You definitely do NOT want to load a 300MB file into a single large buffer with Java. The way you're doing things is supposed to be more efficient for large files than just using normal I/O, but when you run a Matcher
against an entire file mapped into memory as you are, you can very easily exhaust memory.
First, your code memory maps the file into memory ... this will consume 300 Meg of memory in your virtual address space as the file is mmap
ed into it, although this is outside the heap. (Note that the 300 Meg of virtual address space is tied up until the MappedByteBuffer
is garbage collected. See below for discussion. The JavaDoc for map
warns you about this.) Next, you create a ByteBuffer
backed by this mmap
ed file. This should be fine, as it's just a "view" of the mmap
ed file and should thus take minimal extra memory. It will be a small object in the heap with a "pointer" to a large object outside the heap. Next, you decode this into a CharBuffer
, which means you make a copy of the 300 MB buffer, but you make a 600 MB copy (on the heap) because a char
is 2 bytes.
To respond to a comment, and looking at the JDK Source code to be sure, when you call map()
as the OP is, you do in fact map the entire file into memory. Looking at openJDK 6 b14 Windows native code sun.nio.ch.FileChannelImpl.c
, it first calls CreateFileMapping
, then calls MapViewOfFile
. Looking at this source, if you ask to map the whole file into memory, this method will do exactly as you ask. To quote MSDN:
Mapping a file makes the specified portion of a file visible in the
address space of the calling process.
For files that are larger than the address space, you can only map a small portion
of the file data at one time. When the first view is complete, you can unmap it and
map a new view.
The way the OP is calling map, the "specified portion" of the file is the entire file. This won't contribute to heap exhaustion, but it can contribute to virtual address space exhaustion, which is still an OOM error. This can kill your application just as thoroughly as running out of heap.

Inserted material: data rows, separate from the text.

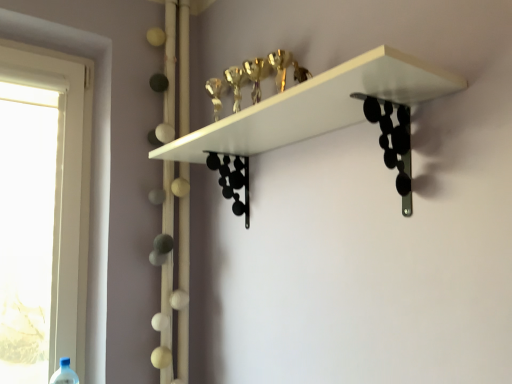
Question: Is white matte shelf at upper center to the left of blue plastic bottle at lower left from the viewer's perspective?

Choices:
 (A) yes
 (B) no

Answer: (B)

Question: From a real-world perspective, is white matte shelf at upper center over blue plastic bottle at lower left?

Choices:
 (A) no
 (B) yes

Answer: (B)

Question: Would you say blue plastic bottle at lower left is part of white matte shelf at upper center's contents?

Choices:
 (A) no
 (B) yes

Answer: (A)

Question: Is white matte shelf at upper center at the right side of blue plastic bottle at lower left?

Choices:
 (A) yes
 (B) no

Answer: (A)

Question: Would you say white matte shelf at upper center is outside blue plastic bottle at lower left?

Choices:
 (A) no
 (B) yes

Answer: (B)

Question: Does white matte shelf at upper center have a lesser width compared to blue plastic bottle at lower left?

Choices:
 (A) no
 (B) yes

Answer: (A)

Question: Would you say blue plastic bottle at lower left is outside white matte shelf at upper center?

Choices:
 (A) no
 (B) yes

Answer: (B)

Question: From a real-world perspective, is blue plastic bottle at lower left under white matte shelf at upper center?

Finally, when you make a Matcher
, the Matcher
potentially makes more copies of this 600 MB CharBuffer
, depending on how you use it. Ouch. That's a lot of memory used by a small number of objects! Given a Matcher
, every time you call toMatchResult()
, you'll make a String
copy of the entire CharBuffer
. Also, every time you call replaceAll()
, at best you will make a String
copy of the entire CharBuffer
. At worst you will make a StringBuffer
that will slowly be expanded to the full size of the replaceAll
result (applying a lot of memory pressure on the heap), and then make a String
from that.
Thus, if you call replaceAll
on a Matcher
against a 300 MB file, and your match is found, then you'll first make a series of ever-larger StringBuffer
s until you get one that is 600 MB. Then you'll make a String
copy of this StringBuffer
. This can quickly and easily lead to heap exhaustion.
Here's the bottom line: Matcher
s are not optimized for working on very large buffers. You can very easily, and without planning to, make a number of very large objects. I discovered this when doing something similar enough to what you're doing and encountering memory exhaustion, then looking at the source code for Matcher
.
NOTE: There is no unmap
call. Once you call map
, the virtual address space outside the heap tied up by the MappedByteBuffer
is stuck there until the MappedByteBuffer
is garbage collected. As a result, you will be unable to perform certain operations on the file (delete, rename, ...) until the MappedByteBuffer
is garbage collected. If call map enough times on different files, but don't have sufficient memory pressure in the heap to force a garbage collection, you can out of memory outside the heap. For a discussion, see Bug 4724038.
As a result of all of the discussion above, if you will be using it to make a Matcher
on large files, and you will be using replaceAll
on the Matcher
, then memory mapped I/O is probably not the way to go. It will simply create too many large objects on the heap as well as using up a lot of your virtual address space outside the heap. Under 32 bit Windows, you have only 2GB (or if you have changed settings, 3GB) of virtual address space for the JVM, and this will apply significant memory pressure both inside and outside the heap.
I apologize for the length of this answer, but I wanted to be thorough. If you think any part of the above is wrong, please comment and say so. I will not do retaliatory downvotes. I am very positive that all of the above is accurate, but if something is wrong, I want to know.